Other kinds of camp stove meals that I love usually involve visiting the bulk aisle at either a Whole Foods or a La Montañita Co-op. Here you’ll find plenty of just-add-water things like instant oatmeal (and other cereals), dehydrated soup mixes and dry hummus powder. To complement all these things, I bring little containers of salt, olive oil and hot sauce: seasonings guaranteed to make any otherwise plain meal palatable. Nutritional yeast is another good one, as it’s super flavorful and packs a big nutritional punch of protein and B vitamins. One easy camp stove meal is mixing some instant mashed potatoes with nutritional yeast and some dehydrated veggies. Also, nobody’s going to judge you for eating some instant ramen out in the woods. In fact, the “ramen bomb” is a beloved thru hiker recipe that sounds a little nauseating upon first encounter, but which tastes really, really good on the trail. Mix together some instant mashed potatoes, a single-serving packet of Spam or tuna, then cook a package of instant ramen and throw all of it (including the water you cooked the ramen in) together in a freezer Ziploc bag. Trust me, after a few days of granola this thing will taste like a five-star meal.
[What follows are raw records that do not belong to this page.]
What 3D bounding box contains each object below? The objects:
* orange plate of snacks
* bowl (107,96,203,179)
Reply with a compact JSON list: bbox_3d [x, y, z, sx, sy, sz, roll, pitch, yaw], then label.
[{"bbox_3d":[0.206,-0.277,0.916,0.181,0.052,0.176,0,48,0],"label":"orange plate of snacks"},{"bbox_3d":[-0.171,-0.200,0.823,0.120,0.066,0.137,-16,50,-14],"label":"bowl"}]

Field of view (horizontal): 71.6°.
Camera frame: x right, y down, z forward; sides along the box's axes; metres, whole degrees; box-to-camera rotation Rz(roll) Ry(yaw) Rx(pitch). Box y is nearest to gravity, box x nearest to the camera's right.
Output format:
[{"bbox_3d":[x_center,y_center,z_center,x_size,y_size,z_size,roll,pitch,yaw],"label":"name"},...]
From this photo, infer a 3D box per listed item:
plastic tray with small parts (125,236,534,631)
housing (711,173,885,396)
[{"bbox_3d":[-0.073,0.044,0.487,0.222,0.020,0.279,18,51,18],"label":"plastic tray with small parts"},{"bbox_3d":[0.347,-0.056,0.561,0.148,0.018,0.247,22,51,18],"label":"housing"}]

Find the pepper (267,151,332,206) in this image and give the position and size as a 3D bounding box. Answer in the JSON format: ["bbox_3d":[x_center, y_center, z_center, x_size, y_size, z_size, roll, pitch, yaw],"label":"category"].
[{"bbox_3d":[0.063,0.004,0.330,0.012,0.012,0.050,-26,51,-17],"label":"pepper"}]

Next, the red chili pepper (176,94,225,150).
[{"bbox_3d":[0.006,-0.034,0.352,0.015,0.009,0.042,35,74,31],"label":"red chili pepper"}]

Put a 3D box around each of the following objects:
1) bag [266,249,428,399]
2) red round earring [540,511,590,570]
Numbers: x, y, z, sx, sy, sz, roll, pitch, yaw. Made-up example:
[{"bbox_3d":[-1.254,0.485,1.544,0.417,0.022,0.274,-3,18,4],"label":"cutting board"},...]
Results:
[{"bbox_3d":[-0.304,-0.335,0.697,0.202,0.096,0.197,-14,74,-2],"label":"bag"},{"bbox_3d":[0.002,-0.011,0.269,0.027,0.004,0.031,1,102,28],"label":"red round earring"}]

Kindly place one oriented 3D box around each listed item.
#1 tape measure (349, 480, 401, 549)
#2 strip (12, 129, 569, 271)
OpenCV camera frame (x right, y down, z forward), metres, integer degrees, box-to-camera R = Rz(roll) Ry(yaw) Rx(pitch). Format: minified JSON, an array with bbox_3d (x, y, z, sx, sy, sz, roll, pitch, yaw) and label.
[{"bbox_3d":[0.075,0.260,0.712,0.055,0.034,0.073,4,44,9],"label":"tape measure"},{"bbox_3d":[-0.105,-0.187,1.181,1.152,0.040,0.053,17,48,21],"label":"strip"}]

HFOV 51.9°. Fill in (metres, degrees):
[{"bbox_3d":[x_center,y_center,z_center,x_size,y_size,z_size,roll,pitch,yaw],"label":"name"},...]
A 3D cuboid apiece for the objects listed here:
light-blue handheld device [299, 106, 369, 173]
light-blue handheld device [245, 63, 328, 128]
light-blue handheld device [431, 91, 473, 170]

If you’re car camping, you can pack more cooking equipment than you can on a backpacking trip, since you can stash it all in your car at the end of the day. Bring your percolator, your grandmother’s old cast iron skillet, a knife, a cutting board and plenty of tinfoil. Tinfoil is perhaps the best tool in your campfire cooking arsenal—you can wrap potatoes and other raw veggies in it then throw them into the coals for 20 minutes or so for an easy “one-pot” meal. You can keep leftovers in it. You can make an impromptu lid for a pot when you realize that you left that lid at home. There are plenty of uses for this stuff, suffice to say. Bring it.

There are tons of text and video recipes online for tried-and-true backpacker meals that sound gross until you’re hungry enough to eat anything. Don’t pass them up—you’ll be surprised what you start craving after summiting a peak or two. Of course, you could also say “screw the weight” and go the Bon Appétit route by making a huge multi-zone campfire to cook steaks on with your cast iron griddle. It’s certainly a good way to make yourself everybody’s favorite camping buddy.